C’est ici que l’artiste Kohei Nawa a installé son quartier général. Une ancienne fabrique de sandwichs où s’agitent, studieux et silencieux, une trentaine de graphistes, plasticiens, designers et architectes. D’un seul mouvement, l’œil embrasse ce que l’opération « Japonismes 2018 : les âmes en résonance » – qui, jusqu’en mars 2019, va rassembler en France une cinquantaine d’événements prestigieux – voudrait avant tout nous donner à voir : le mariage de la tradition et de la modernité.
Combinaison de travail noire impeccable, décontractée et chic, sandales en tissu stylisées blanc et noir, Kohei Nawa reçoit en son atelier. Autour de lui : sculptures passées et à venir ; grands tableaux où, à coups de coulures géométriques, il interroge les lois de la gravité ; et puis ces cerfs taxidermisés, prisonniers d’une enveloppe de bulles de verre comme d’immenses furoncles transparents et déformants, qui l’ont fait connaître.
Un trône sous la Pyramide du Louvre
« Au début, je n’étais pas vraiment conscient d’être un artiste japonais, mais à force de côtoyer des artistes étrangers, j’ai réalisé que je défendais quelque chose de ma culture », raconte celui qui, il y a encore quelques années, du temps où il participait à l’exposition collective « Bye Bye Kitty !!! », plaidait pour l’universalité.
C’est à cette coqueluche des collectionneurs asiatiques, quasi inconnue en France (l’art contemporain japonais reste à 80 % un marché domestique) que la Fondation du Japon, en partenariat avec le Louvre, a confié l’emblématique tâche d’occuper la Pyramide pendant « Japonismes ». Ce sera Throne, sculpture monumentale de 10 mètres de haut, sorte de scarabée doré, imagerie à mi-chemin entre La Guerre des étoiles et ce bouddhisme qui travaille le plasticien au corps.

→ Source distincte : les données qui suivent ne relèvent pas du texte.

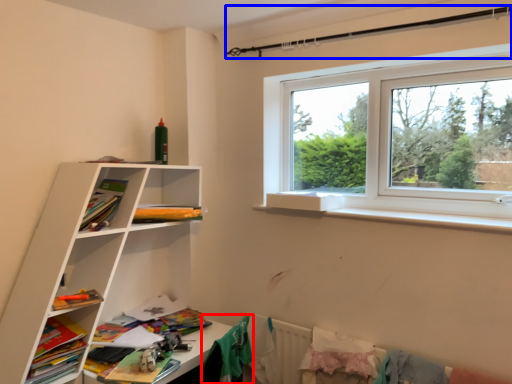
Question: Among these objects, which one is farthest to the camera, clothing (highlighted by a red box) or clothesline (highlighted by a blue box)?

Choices:
 (A) clothing
 (B) clothesline

Answer: (A)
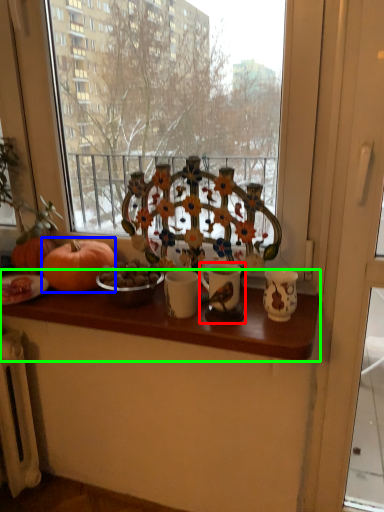
Question: Considering the real-world distances, which object is closest to candle holder (highlighted by a red box)? pumpkin (highlighted by a blue box) or table (highlighted by a green box).

Choices:
 (A) pumpkin
 (B) table

Answer: (B)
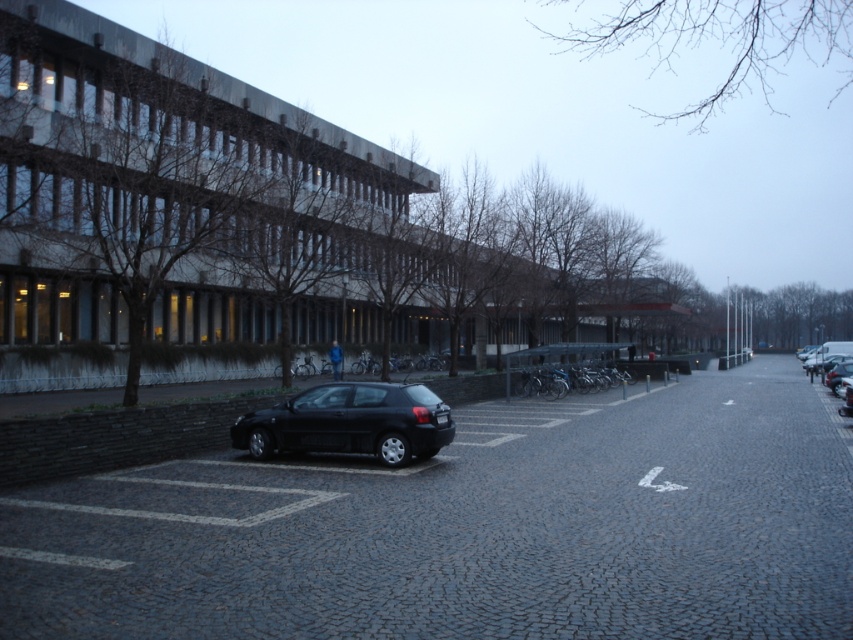
Describe the element at coordinates (469, 529) in the screenshot. The height and width of the screenshot is (640, 853). I see `shiny black car at center-left` at that location.

Does point (234, 627) come closer to viewer compared to point (807, 365)?

Yes, point (234, 627) is in front of point (807, 365).

The image size is (853, 640). Identify the location of shiny black car at center-left. (469, 529).

Is shiny black car at center-left shorter than shiny black hatchback at center?

Correct, shiny black car at center-left is not as tall as shiny black hatchback at center.

Find the location of a particular element. shiny black car at center-left is located at coordinates tap(469, 529).

In order to click on shiny black car at center-left in this screenshot , I will do `click(469, 529)`.

Which is more to the right, shiny black hatchback at center or metallic silver car at right?

metallic silver car at right is more to the right.

Does shiny black hatchback at center come behind metallic silver car at right?

No, shiny black hatchback at center is in front of metallic silver car at right.

Identify the location of shiny black hatchback at center. The height and width of the screenshot is (640, 853). (350, 422).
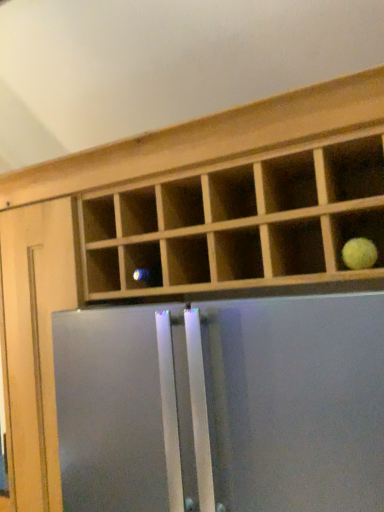
Question: Should I look upward or downward to see yellow matte tennis ball at upper right?

Choices:
 (A) down
 (B) up

Answer: (A)

Question: Considering the relative sizes of yellow matte tennis ball at upper right and satin silver refrigerator at center in the image provided, is yellow matte tennis ball at upper right thinner than satin silver refrigerator at center?

Choices:
 (A) yes
 (B) no

Answer: (A)

Question: Is yellow matte tennis ball at upper right not close to satin silver refrigerator at center?

Choices:
 (A) no
 (B) yes

Answer: (A)

Question: From a real-world perspective, is yellow matte tennis ball at upper right located beneath satin silver refrigerator at center?

Choices:
 (A) no
 (B) yes

Answer: (A)

Question: Considering the relative sizes of yellow matte tennis ball at upper right and satin silver refrigerator at center in the image provided, is yellow matte tennis ball at upper right smaller than satin silver refrigerator at center?

Choices:
 (A) yes
 (B) no

Answer: (A)

Question: From the image's perspective, is yellow matte tennis ball at upper right over satin silver refrigerator at center?

Choices:
 (A) no
 (B) yes

Answer: (B)

Question: Considering the relative sizes of yellow matte tennis ball at upper right and satin silver refrigerator at center in the image provided, is yellow matte tennis ball at upper right shorter than satin silver refrigerator at center?

Choices:
 (A) yes
 (B) no

Answer: (A)

Question: Considering the relative positions of satin silver refrigerator at center and yellow matte tennis ball at upper right in the image provided, is satin silver refrigerator at center to the right of yellow matte tennis ball at upper right from the viewer's perspective?

Choices:
 (A) yes
 (B) no

Answer: (B)

Question: Is satin silver refrigerator at center facing away from yellow matte tennis ball at upper right?

Choices:
 (A) yes
 (B) no

Answer: (B)

Question: Can you confirm if satin silver refrigerator at center is wider than yellow matte tennis ball at upper right?

Choices:
 (A) no
 (B) yes

Answer: (B)

Question: From a real-world perspective, is satin silver refrigerator at center located beneath yellow matte tennis ball at upper right?

Choices:
 (A) yes
 (B) no

Answer: (A)

Question: Does satin silver refrigerator at center lie in front of yellow matte tennis ball at upper right?

Choices:
 (A) yes
 (B) no

Answer: (A)

Question: Does satin silver refrigerator at center have a larger size compared to yellow matte tennis ball at upper right?

Choices:
 (A) yes
 (B) no

Answer: (A)

Question: Considering the positions of yellow matte tennis ball at upper right and satin silver refrigerator at center in the image, is yellow matte tennis ball at upper right bigger or smaller than satin silver refrigerator at center?

Choices:
 (A) small
 (B) big

Answer: (A)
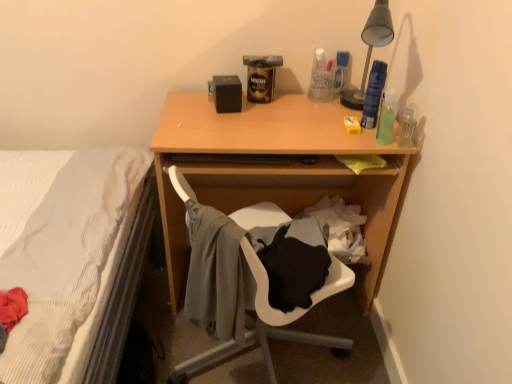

Une interrogation sur le pouvoir, explique Kohei Nawa :
« Qui est sur le trône dans notre société moderne ? Qui le sera dans le futur ? C’est la question que je voulais poser avec ce trône que j’ai voulu vide. »
Le Japon, près de 130 millions d’habitants dont 40 % ont plus de 65 ans et 2 millions plus de 90 ans. Un peuple vieillissant qui voudrait soigner ses enfants. Un Japon qui, il y a cent cinquante ans avec la restauration Meiji (1868-1912), s’est ouvert au monde après plus de deux siècles de repli sur soi pendant l’ère Edo (1603-1868), période paradoxale d’autarcie et d’austérité mais aussi de paix et de création artistique. C’est celle des estampes japonaises qui influencèrent Degas, Monet ou Rodin dans ce mouvement que l’on appellera justement en France à la fin du XIXe siècle le japonisme… Un Japon ambivalent qui, encore aujourd’hui, cultive malgré tout une insularité qui l’isole.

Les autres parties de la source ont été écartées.